I don't recall the actual problem being mentioned in Tunnel Under The World. Of course, I don't have a text copy to hand ... quote?

It was a while ago that I read it, but there's this passage:

He had been to the factory once, with Barth; it had been a confusing and, in a way, a frightening experience. Barring a handful of executives and engineers, there wasn't a soul in the factory—that is, Burckhardt corrected himself, remembering what Barth had told him, not a living soul—just the machines.

According to Barth, each machine was controlled by a sort of computer which reproduced, in its electronic snarl, the actual memory and mind of a human being. It was an unpleasant thought. Barth, laughing, had assured him that there was no Frankenstein business of robbing graveyards and implanting brains in machines. It was only a matter, he said, of transferring a man's habit patterns from brain cells to vacuum-tube cells. It didn't hurt the man and it didn't make the machine into a monster.
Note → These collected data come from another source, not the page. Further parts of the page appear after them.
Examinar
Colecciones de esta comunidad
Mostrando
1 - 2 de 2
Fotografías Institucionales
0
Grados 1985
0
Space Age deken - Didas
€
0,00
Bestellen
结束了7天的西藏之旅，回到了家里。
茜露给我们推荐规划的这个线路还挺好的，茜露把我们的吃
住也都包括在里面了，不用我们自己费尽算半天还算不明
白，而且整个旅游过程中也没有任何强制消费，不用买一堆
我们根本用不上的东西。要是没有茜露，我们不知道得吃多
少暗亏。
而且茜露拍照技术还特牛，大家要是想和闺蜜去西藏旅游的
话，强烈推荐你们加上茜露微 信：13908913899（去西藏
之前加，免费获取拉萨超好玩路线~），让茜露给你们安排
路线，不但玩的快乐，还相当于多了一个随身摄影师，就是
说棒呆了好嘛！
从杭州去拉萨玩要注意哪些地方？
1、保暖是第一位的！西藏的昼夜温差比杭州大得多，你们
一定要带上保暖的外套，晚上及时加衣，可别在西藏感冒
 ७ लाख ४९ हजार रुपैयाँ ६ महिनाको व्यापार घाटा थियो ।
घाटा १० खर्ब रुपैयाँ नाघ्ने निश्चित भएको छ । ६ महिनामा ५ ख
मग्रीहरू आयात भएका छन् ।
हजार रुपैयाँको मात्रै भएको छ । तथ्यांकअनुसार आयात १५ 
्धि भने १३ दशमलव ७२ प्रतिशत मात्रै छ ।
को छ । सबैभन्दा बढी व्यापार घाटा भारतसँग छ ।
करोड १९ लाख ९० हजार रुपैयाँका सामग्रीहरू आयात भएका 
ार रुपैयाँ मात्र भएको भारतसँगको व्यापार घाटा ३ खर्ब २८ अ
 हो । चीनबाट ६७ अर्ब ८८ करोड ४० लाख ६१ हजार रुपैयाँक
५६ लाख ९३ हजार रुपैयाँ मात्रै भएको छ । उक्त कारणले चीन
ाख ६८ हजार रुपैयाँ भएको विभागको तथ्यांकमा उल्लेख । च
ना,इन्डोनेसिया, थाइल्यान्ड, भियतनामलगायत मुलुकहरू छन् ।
But they made Burckhardt uncomfortable all the same.

I took the implication to be that Burkhardt buried his discomfort by dismissing the minds in the computers as nonsentient (or just refusing to think about their sentience), so that "real" humans were free to use them as they chose; thus making it karmic when it's revealed that the advertisers running the (admittedly physical) town regarded him the same way. It's not a pure example, though.

Yeah, that discomfort's a lot of the point of the story. I suppose it raises the issue in that way implicitly, though Hydrogen Sonata sets out the problem explicitly in detail.

[-][anonymous]11y-10

Creating a new intelligent species is not lightly to be undertaken from a purely ethical perspective; if you create a new kind of person, you have to make sure it leads a life worth living.

The unspoken bias here is that antinatalism (also an ethic) is not an ethic. Antinatalism says it is not ethical to create new life. Fine to disagree, false to say this ethic does not exist.

Antinatalism shouldn't be the perspective that it is unnecessary to ask the question of whether a new life is worth living, just the perspective that the answer is always "no." Eliezer isn't discounting this as a possible set of answers.